USC Dornsife geophysicists Meghan Miller and Thorsten Becker conducting fieldwork in Morocco. Photo courtesy of Meghan Miller and Thorsten Becker.

USC Dornsife geophysicists Meghan Miller and Thorsten Becker conducting fieldwork in Morocco. Photo courtesy of Meghan Miller and Thorsten Becker.

The Caribbean islands have been pushed east over the past 50 million years, driven by the movement of the Earth’s viscous mantle against the more rooted South American continent, new research by geophysicists in USC Dornsife has revealed.

The results, published Aug. 20 in Nature Geoscience, provide a better understanding of how continents resist the constant movement of the Earth’s plates — and what effect the continental plates have on reshaping the Earth’s surface.

“Studying the Earth’s deep interior provides insights into how the Earth has evolved into its present form,” said Meghan Miller, assistant professor of earth sciences in USC Dornsife, and the paper’s lead author. “We’re interested in plate tectonics, and the southeastern Caribbean is interesting because it’s right near a complex plate boundary.”

Miller and Thorsten Becker, associate professor of earth sciences in USC Dornsife, studied the margin between the Caribbean plate and the South American plate, ringed by Haiti, the Dominican Republic, Puerto Rico, and a crescent of smaller islands including Barbados and St. Lucia.

But just like the first law of ecology (and time travel), when it comes to the Earth, everything is connected. So to study the motion of the South American continent and Caribbean plate, the researchers had to first model the entire planet — 176 models to be exact, so large that they took several weeks to compute at the USC High Performance Computing Center.

 


Using earthquake data, USC Dornsife earth scientists model the movement of the Earth to a depth of 3,000 kilometers and provide new insights into the strength of continents. Shown here is a tectonic map of the southeastern Caribbean. Image courtesy of Meghan Miller and Thorsten Becker.

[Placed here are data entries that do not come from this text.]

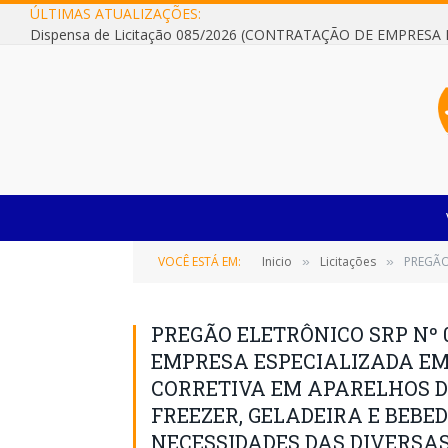
ÚLTIMAS ATUALIZAÇÕES:
VOCÊ ESTÁ EM:
Inicio
Licitações
PREGÃO ELETRÔNICO SR
»
»
PREGÃO ELETRÔNICO SRP Nº 
EMPRESA ESPECIALIZADA E
CORRETIVA EM APARELHOS D
FREEZER, GELADEIRA E BEBE
NECESSIDADES DAS DIVERSA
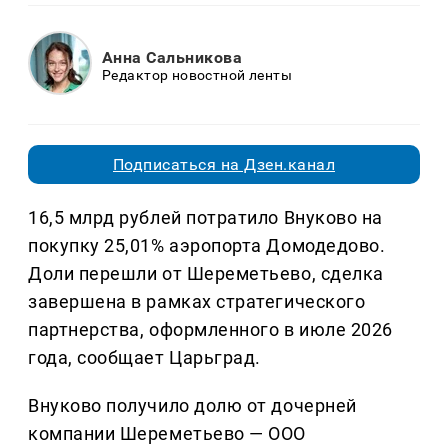
Анна Сальникова
Редактор новостной ленты
Подписаться на Дзен.канал
16,5 млрд рублей потратило Внуково на
покупку 25,01% аэропорта Домодедово.
Доли перешли от Шереметьево, сделка
завершена в рамках стратегического
партнерства, оформленного в июле 2026
года, сообщает Царьград.
Внуково получило долю от дочерней
компании Шереметьево — ООО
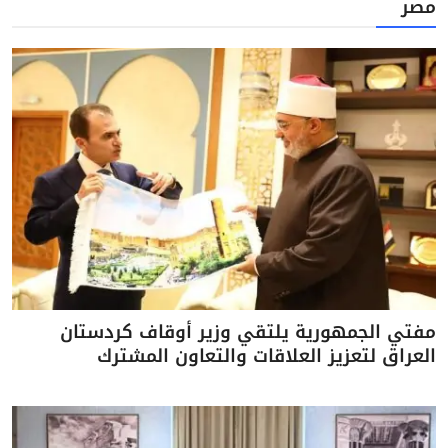
مصر
مفتي الجمهورية يلتقي وزير أوقاف كردستان
العراق لتعزيز العلاقات والتعاون المشترك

For most people, earthquakes are something to be dreaded. But for Miller and Becker they are a necessary source of data, providing seismic waves that can be tracked all over the world to produce an image of the Earth’s deep interior similar to a CT scan. The earthquake waves move slower or more quickly depending on the temperature and composition of the rock, and also depending on how the crystals within the rocks align after millions of years of being pushed around in mantle convection.

“If you can, you want to solve the whole system and then zoom in,” Becker said. “What’s cool about this paper is that we didn’t just run one or two models. We ran a lot, and it allowed us to explore different possibilities for how mantle flow might work.”

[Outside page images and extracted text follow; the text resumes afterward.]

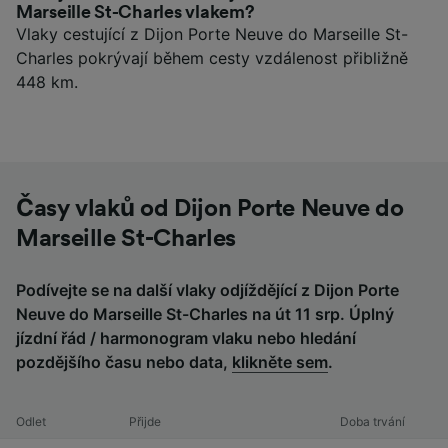
Marseille St-Charles vlakem?
Vlaky cestující z Dijon Porte Neuve do Marseille St-
Charles pokrývají během cesty vzdálenost přibližně
448 km.
Časy vlaků od Dijon Porte Neuve do
Marseille St-Charles
Podívejte se na další vlaky odjíždějící z Dijon Porte
Neuve do Marseille St-Charles na út 11 srp. Úplný
jízdní řád / harmonogram vlaku nebo hledání
pozdějšího času nebo data,
klikněte sem
.
Odlet
Přijde
Doba trvání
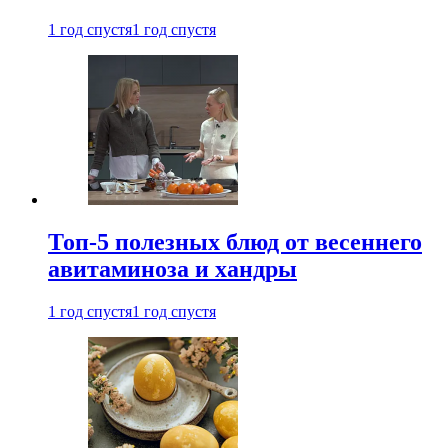
1 год спустя
1 год спустя
Топ-5 полезных блюд от весеннего
авитаминоза и хандры
1 год спустя
1 год спустя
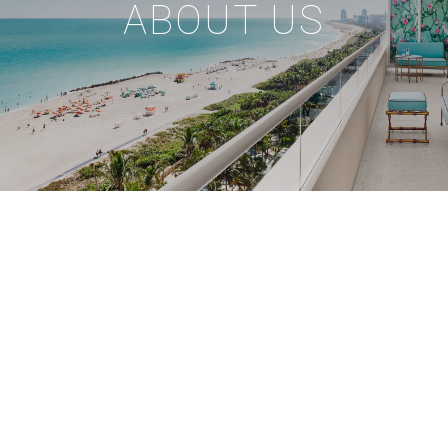
ABOUT US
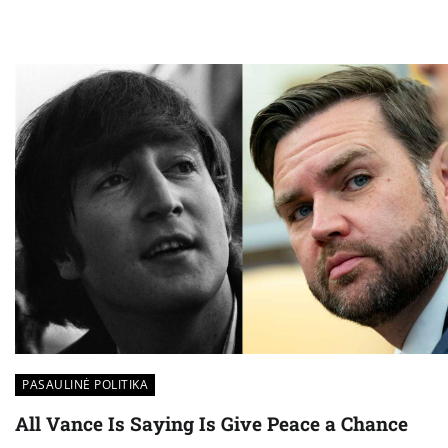
PASAULINĖ POLITIKA
All Vance Is Saying Is Give Peace a Chance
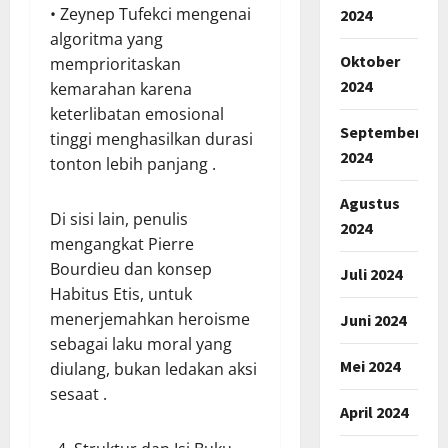
• Zeynep Tufekci mengenai
2024
algoritma yang
Oktober
memprioritaskan
2024
kemarahan karena
keterlibatan emosional
September
tinggi menghasilkan durasi
2024
tonton lebih panjang .
Agustus
Di sisi lain, penulis
2024
mengangkat Pierre
Bourdieu dan konsep
Juli 2024
Habitus Etis, untuk
menerjemahkan heroisme
Juni 2024
sebagai laku moral yang
Mei 2024
diulang, bukan ledakan aksi
sesaat .
April 2024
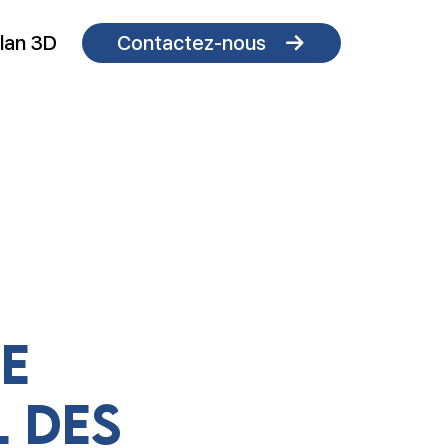
lan 3D
Contactez-nous
e
l des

Miller and Becker reconstructed the movement of the Earth’s mantle to a depth of almost 3,000 kilometers, upending previous hypotheses of the seismic activity beneath the Caribbean Sea and providing an important new look at the unique tectonic interactions that are causing the Caribbean plate to tear away from South America.

In particular, Miller and Becker point to a part of the South American plate — known as a “cratonic keel” — that is roughly three times thicker than normal lithosphere and much stronger than typical mantle. The keel deflects and channels mantle flow, and provides an important snapshot of the strength of the continents compared to the rest of Earth’s outer layers.

“Oceanic plates are relatively simple, but if we want to understand how the Earth works as a system — and how faults evolved and where the flow is going over millions of years — we also have to understand continental plates,” Becker said.

In the southeastern Caribbean, the interaction of the subducted plate beneath the Antilles islands arc with the stronger continental keel has created the El Pilar-San Sebastian Fault, and the researchers believe a similar series of interactions may have formed the San Andreas Fault.

“We’re studying the Caribbean, but our models are run for the entire globe,” Miller said. “We can look at similar features in Japan, Southern California and the Mediterranean; anywhere we have instruments to record earthquakes.”

The research was funded by two National Science Foundation CAREER grants.